*** SUPPLIED DATA ***

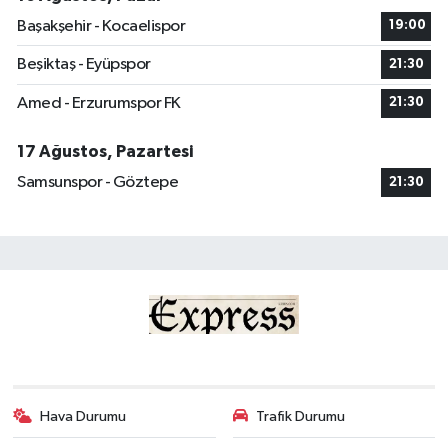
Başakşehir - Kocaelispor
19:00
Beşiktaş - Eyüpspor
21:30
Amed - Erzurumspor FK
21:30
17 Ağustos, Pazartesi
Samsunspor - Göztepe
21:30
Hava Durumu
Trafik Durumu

*** End of SUPPLIED DATA ***
*** SUPPLIED DATA ***

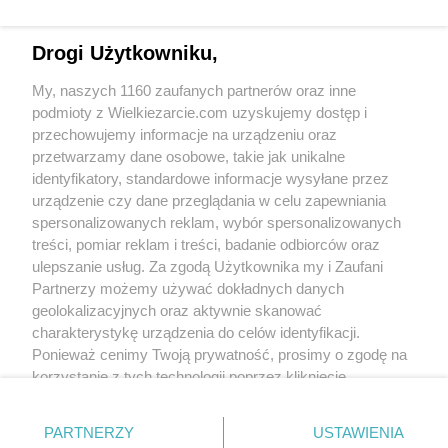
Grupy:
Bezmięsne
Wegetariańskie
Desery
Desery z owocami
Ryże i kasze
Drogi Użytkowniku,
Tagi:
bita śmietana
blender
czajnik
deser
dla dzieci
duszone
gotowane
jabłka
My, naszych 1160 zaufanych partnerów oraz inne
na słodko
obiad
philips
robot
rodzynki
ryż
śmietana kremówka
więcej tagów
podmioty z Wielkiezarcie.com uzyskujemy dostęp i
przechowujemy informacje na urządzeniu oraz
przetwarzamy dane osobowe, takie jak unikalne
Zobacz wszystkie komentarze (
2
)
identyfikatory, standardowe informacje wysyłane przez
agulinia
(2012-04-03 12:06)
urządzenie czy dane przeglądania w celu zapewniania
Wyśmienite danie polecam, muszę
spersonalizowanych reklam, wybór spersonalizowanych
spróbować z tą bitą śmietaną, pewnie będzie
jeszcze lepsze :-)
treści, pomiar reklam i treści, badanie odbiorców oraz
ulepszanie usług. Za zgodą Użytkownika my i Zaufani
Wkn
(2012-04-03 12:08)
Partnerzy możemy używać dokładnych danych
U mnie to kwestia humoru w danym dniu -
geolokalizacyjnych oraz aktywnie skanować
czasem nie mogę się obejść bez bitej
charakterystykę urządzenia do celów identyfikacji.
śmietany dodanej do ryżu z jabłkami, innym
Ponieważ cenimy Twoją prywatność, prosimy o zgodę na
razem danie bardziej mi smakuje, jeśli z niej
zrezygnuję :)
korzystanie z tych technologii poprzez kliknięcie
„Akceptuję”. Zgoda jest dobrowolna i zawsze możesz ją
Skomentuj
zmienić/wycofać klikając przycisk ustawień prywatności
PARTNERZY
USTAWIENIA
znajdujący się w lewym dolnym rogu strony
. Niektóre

*** End of SUPPLIED DATA ***
*** SUPPLIED DATA ***

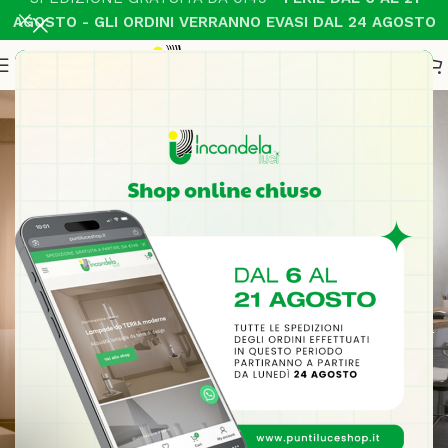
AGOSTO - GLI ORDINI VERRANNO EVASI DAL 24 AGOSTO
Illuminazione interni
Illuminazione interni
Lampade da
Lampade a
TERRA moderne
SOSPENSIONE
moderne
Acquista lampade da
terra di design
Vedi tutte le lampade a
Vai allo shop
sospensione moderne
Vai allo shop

*** End of SUPPLIED DATA ***

## TASK TO CARRY OUT:
Can you lay out the lines of the material as a numbered list, from the line with "Başakşehir - Kocaelispor" up to and including the line with "Trafik Durumu", leaving out any blank lines?

## YOUR SOLUTION:
1. Başakşehir - Kocaelispor
2. 19:00
3. Beşiktaş - Eyüpspor
4. 21:30
5. Amed - Erzurumspor FK
6. 21:30
7. 17 Ağustos, Pazartesi
8. Samsunspor - Göztepe
9. 21:30
10. Hava Durumu
11. Trafik Durumu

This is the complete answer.